Summary: regress the binary
defaulton leverage, profitability and liquidity; interpret via odds ratios and marginal effects.
Step 1 — Ideation
- Question: which financial ratios raise default probability, and by how much?
Step 2 — Literature Review
Early-warning credit-risk models (Altman Z-score, hazard models); clarify variables and threshold.
Step 3 — Data Collection
| Variable | Symbol | Measurement | Source |
|---|---|---|---|
| Default | default | 1 = default, 0 = not | listed-firm statements |
| Leverage | leverage | Debt/Total assets | financials |
| Profitability | roa | Net income/Total assets | financials |
| Liquidity | current | Current assets/Current liab. | financials |
Step 4 — Modeling
Choose the Limited dependent variable family → Logit:
Illustrative results (format — not real results):
| Variable | Coefficient | Odds ratio | AME | p-value |
|---|---|---|---|---|
| leverage | 1.45 | 4.26 | 0.21 | 0.000 |
| roa | −3.10 | 0.045 | −0.28 | 0.000 |
| current | −0.60 | 0.55 | −0.07 | 0.012 |
| AUC | 0.84 |
Sample interpretation: high leverage raises default odds (OR ≈ 4.3); higher ROA and liquidity reduce risk; AUC 0.84 indicates good classification.
- Stata
- R
- Python
* ===== Logit — Corporate default probability =====
* Estimate the logit model
logit default leverage roa current
* Odds ratios
logit default leverage roa current, or
* Average marginal effects (AME)
margins, dydx(*)
* Classification table
estat classification
* ROC curve and AUC
lroc
lsens
# ===== Logit — Corporate default probability =====
model <- glm(default ~ leverage + roa + current,
data = df,
family = binomial(link = "logit"))
summary(model)
# Odds ratios
exp(coef(model))
exp(confint(model))
# Average marginal effects (AME)
library(margins)
summary(margins(model))
# ROC curve and AUC
library(pROC)
pred <- predict(model, type = "response")
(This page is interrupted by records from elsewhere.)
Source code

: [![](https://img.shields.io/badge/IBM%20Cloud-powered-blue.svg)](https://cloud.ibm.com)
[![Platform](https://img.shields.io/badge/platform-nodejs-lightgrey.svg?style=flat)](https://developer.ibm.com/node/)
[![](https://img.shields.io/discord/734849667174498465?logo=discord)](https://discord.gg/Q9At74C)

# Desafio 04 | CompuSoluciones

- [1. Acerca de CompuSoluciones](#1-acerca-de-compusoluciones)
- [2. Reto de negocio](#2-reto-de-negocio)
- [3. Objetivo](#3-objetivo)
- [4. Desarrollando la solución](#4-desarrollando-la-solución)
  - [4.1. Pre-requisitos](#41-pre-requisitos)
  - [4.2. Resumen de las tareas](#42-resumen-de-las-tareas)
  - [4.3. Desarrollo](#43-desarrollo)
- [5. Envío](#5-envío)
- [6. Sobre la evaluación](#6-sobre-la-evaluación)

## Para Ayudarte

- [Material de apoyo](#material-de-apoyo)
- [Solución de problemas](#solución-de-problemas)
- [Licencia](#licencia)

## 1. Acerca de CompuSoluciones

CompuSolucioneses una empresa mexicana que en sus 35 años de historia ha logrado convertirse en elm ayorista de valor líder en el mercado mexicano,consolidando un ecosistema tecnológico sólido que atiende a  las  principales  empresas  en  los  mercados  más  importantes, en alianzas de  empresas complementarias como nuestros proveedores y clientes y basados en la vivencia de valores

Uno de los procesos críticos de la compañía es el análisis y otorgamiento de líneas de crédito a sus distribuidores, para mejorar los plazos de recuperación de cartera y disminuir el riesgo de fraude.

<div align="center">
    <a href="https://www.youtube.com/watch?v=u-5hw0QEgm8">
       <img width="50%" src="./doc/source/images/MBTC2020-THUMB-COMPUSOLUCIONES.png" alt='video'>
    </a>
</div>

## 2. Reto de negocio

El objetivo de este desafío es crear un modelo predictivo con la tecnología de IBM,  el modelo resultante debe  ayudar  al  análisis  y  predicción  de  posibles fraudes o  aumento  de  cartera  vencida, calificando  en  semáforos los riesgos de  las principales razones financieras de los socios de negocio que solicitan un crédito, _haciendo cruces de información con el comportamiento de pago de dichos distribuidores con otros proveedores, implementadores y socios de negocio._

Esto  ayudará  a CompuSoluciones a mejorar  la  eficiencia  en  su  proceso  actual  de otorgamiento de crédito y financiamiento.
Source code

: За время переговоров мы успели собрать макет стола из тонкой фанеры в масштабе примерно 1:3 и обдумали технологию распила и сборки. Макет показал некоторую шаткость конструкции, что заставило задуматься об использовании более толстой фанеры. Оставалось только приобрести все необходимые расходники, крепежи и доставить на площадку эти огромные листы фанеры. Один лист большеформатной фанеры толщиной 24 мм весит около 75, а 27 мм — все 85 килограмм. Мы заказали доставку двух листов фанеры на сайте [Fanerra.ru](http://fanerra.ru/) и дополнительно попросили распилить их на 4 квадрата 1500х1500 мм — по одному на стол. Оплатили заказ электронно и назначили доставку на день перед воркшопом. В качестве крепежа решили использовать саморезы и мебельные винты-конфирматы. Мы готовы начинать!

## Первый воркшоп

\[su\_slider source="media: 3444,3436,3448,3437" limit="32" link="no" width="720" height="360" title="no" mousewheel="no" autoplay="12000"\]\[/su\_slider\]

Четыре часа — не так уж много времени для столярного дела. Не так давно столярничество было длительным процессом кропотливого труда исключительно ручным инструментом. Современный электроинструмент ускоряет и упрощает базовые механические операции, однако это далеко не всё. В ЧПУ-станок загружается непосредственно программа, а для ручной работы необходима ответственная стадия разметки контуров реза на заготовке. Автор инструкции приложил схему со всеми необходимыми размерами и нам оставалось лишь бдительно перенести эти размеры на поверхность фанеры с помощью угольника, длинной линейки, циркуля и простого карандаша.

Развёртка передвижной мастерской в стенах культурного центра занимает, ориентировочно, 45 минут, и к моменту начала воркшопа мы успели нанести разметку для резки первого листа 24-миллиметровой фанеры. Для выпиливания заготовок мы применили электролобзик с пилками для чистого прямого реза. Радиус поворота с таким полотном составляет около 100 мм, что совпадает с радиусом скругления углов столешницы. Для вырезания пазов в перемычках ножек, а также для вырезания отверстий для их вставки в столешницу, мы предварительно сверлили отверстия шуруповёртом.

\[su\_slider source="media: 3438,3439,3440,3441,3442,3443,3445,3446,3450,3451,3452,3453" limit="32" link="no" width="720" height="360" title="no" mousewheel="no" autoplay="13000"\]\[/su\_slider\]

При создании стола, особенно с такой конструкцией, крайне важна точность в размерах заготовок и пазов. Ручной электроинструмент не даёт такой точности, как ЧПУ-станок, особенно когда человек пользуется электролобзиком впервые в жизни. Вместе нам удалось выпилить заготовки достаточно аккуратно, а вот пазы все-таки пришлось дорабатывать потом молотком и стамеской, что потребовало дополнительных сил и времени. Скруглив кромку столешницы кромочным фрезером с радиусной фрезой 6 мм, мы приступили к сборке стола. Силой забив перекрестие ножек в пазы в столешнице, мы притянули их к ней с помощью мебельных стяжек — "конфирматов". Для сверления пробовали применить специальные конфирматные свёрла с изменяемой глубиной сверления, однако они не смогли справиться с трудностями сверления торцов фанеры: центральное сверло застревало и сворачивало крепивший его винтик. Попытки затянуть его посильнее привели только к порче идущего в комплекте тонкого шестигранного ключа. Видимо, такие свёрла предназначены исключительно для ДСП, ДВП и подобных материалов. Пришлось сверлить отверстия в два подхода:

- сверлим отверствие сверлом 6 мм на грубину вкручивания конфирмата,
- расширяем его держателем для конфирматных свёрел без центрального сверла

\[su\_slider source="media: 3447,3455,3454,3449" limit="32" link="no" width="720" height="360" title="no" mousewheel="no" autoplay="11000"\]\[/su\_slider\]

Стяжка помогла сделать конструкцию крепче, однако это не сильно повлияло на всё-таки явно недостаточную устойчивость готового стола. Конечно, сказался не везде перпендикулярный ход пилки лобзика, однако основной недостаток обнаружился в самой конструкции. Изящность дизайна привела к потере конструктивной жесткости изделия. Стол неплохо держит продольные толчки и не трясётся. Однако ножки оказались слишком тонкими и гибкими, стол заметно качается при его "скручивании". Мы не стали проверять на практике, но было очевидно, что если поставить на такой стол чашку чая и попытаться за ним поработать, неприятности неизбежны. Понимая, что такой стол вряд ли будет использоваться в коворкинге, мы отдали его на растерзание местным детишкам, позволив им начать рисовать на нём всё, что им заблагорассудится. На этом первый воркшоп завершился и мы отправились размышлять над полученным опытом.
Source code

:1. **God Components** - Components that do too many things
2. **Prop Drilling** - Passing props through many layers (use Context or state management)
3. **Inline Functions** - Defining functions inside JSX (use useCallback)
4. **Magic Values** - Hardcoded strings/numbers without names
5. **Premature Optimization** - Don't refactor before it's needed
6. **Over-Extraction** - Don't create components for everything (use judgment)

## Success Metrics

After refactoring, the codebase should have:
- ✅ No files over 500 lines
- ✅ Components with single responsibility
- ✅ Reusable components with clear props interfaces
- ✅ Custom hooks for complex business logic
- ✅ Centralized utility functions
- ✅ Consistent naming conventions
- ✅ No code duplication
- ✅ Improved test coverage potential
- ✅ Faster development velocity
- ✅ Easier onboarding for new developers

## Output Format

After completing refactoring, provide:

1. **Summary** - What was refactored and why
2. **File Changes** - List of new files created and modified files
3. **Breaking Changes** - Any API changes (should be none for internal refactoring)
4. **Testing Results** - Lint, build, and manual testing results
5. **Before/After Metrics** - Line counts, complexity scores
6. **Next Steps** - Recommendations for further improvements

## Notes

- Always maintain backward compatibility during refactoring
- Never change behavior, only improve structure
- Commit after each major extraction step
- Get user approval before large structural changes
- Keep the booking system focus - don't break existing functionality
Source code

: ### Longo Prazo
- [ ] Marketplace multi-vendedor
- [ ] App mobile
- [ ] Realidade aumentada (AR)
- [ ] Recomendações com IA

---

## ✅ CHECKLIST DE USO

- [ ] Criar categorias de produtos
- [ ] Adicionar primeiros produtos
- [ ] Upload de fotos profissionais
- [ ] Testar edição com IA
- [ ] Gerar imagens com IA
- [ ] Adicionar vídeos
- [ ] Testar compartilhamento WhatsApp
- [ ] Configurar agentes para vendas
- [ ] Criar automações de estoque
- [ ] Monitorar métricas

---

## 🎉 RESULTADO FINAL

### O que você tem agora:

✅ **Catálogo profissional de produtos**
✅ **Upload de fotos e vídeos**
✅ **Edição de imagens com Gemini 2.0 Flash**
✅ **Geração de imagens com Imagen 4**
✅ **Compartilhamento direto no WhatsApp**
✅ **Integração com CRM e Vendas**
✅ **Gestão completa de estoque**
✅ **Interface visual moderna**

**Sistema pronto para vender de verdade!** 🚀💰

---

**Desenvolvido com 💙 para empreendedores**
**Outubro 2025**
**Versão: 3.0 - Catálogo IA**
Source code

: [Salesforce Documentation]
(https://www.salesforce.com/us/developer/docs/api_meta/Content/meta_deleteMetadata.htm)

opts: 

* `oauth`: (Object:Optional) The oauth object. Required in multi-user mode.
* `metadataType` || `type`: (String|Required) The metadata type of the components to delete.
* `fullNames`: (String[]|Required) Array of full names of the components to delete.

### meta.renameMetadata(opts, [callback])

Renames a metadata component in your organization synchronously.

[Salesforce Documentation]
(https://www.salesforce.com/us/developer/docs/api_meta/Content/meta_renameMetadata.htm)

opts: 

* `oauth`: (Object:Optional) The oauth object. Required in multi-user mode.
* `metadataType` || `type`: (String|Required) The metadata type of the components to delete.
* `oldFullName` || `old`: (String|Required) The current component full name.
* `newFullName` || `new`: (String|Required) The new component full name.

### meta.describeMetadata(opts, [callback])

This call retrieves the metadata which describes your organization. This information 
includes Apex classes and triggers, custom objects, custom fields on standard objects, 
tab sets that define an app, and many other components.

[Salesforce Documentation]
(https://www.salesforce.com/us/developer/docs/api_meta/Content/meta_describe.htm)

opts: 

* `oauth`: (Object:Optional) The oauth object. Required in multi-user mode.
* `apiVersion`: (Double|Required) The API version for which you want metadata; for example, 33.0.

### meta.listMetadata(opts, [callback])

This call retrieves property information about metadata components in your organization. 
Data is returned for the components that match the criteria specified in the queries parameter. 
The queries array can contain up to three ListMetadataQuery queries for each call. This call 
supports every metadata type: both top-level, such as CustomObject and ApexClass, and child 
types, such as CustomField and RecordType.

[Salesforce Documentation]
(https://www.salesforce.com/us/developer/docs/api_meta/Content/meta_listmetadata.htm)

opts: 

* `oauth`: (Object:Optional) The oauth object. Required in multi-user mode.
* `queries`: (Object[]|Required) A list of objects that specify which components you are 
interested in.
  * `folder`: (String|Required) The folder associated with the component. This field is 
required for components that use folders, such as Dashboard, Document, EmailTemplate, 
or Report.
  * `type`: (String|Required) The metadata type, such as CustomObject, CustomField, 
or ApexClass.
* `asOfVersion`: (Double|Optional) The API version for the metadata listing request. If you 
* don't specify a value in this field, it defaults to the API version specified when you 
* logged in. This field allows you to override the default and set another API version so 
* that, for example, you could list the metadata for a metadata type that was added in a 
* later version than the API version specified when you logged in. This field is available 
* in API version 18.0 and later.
roc_obj <- roc(df$default, pred)
auc(roc_obj)
plot(roc_obj, main = "ROC Curve — Default Logit")
# ===== Logit — Corporate default probability =====
import statsmodels.api as sm
import numpy as np
from sklearn.metrics import roc_auc_score, roc_curve
import matplotlib.pyplot as plt
# Prepare data
X = sm.add_constant(df[["leverage", "roa", "current"]])
y = df["default"]
# Estimate the logit model
model = sm.Logit(y, X).fit()
print(model.summary())
# Odds ratios
print("Odds Ratios:")
print(np.exp(model.params))
# Average marginal effects
mfx = model.get_margeff()
print(mfx.summary())
# ROC curve and AUC
y_pred = model.predict(X)
print("AUC:", roc_auc_score(y, y_pred))
fpr, tpr, _ = roc_curve(y, y_pred)
plt.plot(fpr, tpr, label=f"AUC = {roc_auc_score(y, y_pred):.2f}")
plt.xlabel("False Positive Rate")
plt.ylabel("True Positive Rate")
plt.title("ROC Curve — Default Logit")
plt.legend()
plt.show()
Step 5 — Reporting
Export a report + replication code; include the classification table and ROC curve.